In tal modo, anche un vaso di modeste dimensioni può divenire un microcosmo autosufficiente, un piccolo mare o lago in miniatura, ove le leggi della vita si manifestano con la stessa perfezione che nei vasti oceani.
Confesso che tali risultati, sebbene di piccola scala, mi hanno procurato non poco diletto e non poca meditazione.
Essi mostrano come, anche entro le pareti d’una stanza, l’uomo possa contemplare la saggezza del Creatore nell’armonia delle Sue opere.
Vedere un’Actinia che si apre e si chiude col ritmo del giorno, o un’umile Littorina che pascola tranquilla sull’alghe, non è spettacolo meno degno di ammirazione che il volo d’un’aquila o il corso d’un fiume.
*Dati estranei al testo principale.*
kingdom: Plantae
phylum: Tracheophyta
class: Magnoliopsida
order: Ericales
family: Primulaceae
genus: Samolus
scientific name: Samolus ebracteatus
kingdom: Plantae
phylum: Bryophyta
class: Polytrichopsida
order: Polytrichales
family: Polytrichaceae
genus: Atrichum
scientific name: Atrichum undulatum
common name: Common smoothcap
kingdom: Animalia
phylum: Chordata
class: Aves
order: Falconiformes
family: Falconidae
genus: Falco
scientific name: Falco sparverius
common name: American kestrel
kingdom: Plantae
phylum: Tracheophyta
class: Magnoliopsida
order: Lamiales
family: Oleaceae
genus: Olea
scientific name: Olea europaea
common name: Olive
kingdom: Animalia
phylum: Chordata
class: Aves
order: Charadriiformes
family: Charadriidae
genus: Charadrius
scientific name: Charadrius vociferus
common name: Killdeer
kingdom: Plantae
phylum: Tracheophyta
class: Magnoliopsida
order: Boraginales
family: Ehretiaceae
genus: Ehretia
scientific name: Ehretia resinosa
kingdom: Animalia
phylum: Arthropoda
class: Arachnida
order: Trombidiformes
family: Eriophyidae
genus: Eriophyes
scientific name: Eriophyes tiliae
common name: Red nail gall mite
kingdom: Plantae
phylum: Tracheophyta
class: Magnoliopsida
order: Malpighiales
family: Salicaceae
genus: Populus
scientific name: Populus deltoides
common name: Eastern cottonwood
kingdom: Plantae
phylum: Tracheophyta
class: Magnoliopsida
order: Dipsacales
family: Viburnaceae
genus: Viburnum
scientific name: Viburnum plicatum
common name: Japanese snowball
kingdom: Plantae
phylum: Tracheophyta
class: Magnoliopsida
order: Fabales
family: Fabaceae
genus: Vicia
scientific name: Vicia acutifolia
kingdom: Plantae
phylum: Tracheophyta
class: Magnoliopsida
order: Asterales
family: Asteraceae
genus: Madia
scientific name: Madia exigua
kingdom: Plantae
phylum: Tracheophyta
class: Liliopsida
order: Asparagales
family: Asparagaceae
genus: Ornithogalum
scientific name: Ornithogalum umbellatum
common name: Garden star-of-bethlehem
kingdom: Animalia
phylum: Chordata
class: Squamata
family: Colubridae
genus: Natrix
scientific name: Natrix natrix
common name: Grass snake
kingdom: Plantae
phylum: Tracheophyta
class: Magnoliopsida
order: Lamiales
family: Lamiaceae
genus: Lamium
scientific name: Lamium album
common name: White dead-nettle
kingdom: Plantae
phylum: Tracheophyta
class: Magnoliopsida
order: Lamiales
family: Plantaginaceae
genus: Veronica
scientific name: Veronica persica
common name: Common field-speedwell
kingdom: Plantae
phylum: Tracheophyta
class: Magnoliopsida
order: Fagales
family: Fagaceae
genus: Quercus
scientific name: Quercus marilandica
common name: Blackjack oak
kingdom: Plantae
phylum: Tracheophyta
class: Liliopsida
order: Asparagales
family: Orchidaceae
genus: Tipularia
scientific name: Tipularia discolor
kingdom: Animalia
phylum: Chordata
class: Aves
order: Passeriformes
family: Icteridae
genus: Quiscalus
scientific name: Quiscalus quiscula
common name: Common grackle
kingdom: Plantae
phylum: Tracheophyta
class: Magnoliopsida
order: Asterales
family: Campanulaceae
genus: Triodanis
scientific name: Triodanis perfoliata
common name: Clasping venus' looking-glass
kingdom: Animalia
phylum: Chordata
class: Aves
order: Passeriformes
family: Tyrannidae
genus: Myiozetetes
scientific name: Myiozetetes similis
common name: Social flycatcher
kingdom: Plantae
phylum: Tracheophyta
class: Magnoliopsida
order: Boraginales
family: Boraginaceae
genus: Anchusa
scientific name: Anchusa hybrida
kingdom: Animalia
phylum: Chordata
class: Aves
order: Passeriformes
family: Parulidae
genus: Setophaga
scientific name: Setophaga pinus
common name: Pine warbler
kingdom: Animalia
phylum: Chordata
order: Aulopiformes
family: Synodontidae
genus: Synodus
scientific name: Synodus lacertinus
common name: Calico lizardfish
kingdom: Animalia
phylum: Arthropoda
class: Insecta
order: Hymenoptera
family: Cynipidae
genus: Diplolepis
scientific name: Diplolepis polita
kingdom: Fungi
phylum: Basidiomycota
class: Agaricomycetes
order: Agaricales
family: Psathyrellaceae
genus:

Mi sembra che questi esperimenti, oltre al loro interesse scientifico, possano avere anche valore educativo.
Essi insegnano il rispetto per la vita, la pazienza dell’osservazione e la bellezza dell’ordine naturale.
Se condotti con cura, possono rendere familiari, anche al giovane studioso o al dilettante, le leggi fondamentali della fisiologia e della chimica vivente.
In conclusione, quanto ho potuto osservare mi induce a credere che tali “acquari naturali” non solo forniscono oggetto di piacevole studio e di ornamento domestico, ma che possono servire anche a ricerche più profonde sulla respirazione, sull’assimilazione e sulla circolazione dei gas nei liquidi vitali.
E non mi stupirei se, in un prossimo avvenire, essi divenissero strumenti ordinari del naturalista e del filosofo naturale.